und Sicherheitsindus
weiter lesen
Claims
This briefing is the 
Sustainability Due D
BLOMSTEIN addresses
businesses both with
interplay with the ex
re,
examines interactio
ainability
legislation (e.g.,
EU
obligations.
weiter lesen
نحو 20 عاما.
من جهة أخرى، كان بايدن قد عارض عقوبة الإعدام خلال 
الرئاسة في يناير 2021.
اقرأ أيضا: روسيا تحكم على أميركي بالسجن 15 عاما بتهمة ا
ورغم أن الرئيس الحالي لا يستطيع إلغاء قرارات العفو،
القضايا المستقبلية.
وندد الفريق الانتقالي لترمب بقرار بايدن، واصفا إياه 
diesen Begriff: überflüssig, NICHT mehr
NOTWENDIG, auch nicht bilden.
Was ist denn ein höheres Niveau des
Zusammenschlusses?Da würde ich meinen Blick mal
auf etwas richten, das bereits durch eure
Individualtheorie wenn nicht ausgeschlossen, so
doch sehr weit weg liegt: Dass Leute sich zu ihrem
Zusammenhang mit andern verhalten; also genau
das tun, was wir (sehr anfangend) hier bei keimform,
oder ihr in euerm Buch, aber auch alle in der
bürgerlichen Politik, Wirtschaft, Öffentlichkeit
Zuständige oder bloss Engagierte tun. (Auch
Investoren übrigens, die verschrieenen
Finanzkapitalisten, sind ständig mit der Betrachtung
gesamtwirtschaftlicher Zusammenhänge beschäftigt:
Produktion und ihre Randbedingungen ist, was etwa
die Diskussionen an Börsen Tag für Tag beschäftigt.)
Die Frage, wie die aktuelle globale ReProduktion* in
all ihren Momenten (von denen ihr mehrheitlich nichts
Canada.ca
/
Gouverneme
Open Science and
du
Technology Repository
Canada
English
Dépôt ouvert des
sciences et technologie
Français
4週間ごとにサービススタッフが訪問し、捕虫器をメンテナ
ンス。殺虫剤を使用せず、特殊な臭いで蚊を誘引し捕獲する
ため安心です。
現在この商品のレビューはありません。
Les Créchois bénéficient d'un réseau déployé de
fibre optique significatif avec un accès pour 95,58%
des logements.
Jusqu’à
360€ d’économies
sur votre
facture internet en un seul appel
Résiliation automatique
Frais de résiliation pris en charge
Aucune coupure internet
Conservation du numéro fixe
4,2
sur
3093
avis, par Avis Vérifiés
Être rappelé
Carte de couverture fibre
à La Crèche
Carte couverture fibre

:::::

What the exercise asks. Retype the data exactly.

Response to the exercise.
und Sicherheitsindus
weiter lesen
Claims
This briefing is the 
Sustainability Due D
BLOMSTEIN addresses
businesses both with
interplay with the ex
re,
examines interactio
ainability
legislation (e.g.,
EU
obligations.
weiter lesen
نحو 20 عاما.
من جهة أخرى، كان بايدن قد عارض عقوبة الإعدام خلال 
الرئاسة في يناير 2021.
اقرأ أيضا: روسيا تحكم على أميركي بالسجن 15 عاما بتهمة ا
ورغم أن الرئيس الحالي لا يستطيع إلغاء قرارات العفو،
القضايا المستقبلية.
وندد الفريق الانتقالي لترمب بقرار بايدن، واصفا إياه 
diesen Begriff: überflüssig, NICHT mehr
NOTWENDIG, auch nicht bilden.
Was ist denn ein höheres Niveau des
Zusammenschlusses?Da würde ich meinen Blick mal
auf etwas richten, das bereits durch eure
Individualtheorie wenn nicht ausgeschlossen, so
doch sehr weit weg liegt: Dass Leute sich zu ihrem
Zusammenhang mit andern verhalten; also genau
das tun, was wir (sehr anfangend) hier bei keimform,
oder ihr in euerm Buch, aber auch alle in der
bürgerlichen Politik, Wirtschaft, Öffentlichkeit
Zuständige oder bloss Engagierte tun. (Auch
Investoren übrigens, die verschrieenen
Finanzkapitalisten, sind ständig mit der Betrachtung
gesamtwirtschaftlicher Zusammenhänge beschäftigt:
Produktion und ihre Randbedingungen ist, was etwa
die Diskussionen an Börsen Tag für Tag beschäftigt.)
Die Frage, wie die aktuelle globale ReProduktion* in
all ihren Momenten (von denen ihr mehrheitlich nichts
Canada.ca
/
Gouverneme
Open Science and
du
Technology Repository
Canada
English
Dépôt ouvert des
sciences et technologie
Français
4週間ごとにサービススタッフが訪問し、捕虫器をメンテナ
ンス。殺虫剤を使用せず、特殊な臭いで蚊を誘引し捕獲する
ため安心です。
現在この商品のレビューはありません。
Les Créchois bénéficient d'un réseau déployé de
fibre optique significatif avec un accès pour 95,58%
des logements.
Jusqu’à
360€ d’économies
sur votre
facture internet en un seul appel
Résiliation automatique
Frais de résiliation pris en charge
Aucune coupure internet
Conservation du numéro fixe
4,2
sur
3093
avis, par Avis Vérifiés
Être rappelé
Carte de couverture fibre
à La Crèche
Carte couverture fibre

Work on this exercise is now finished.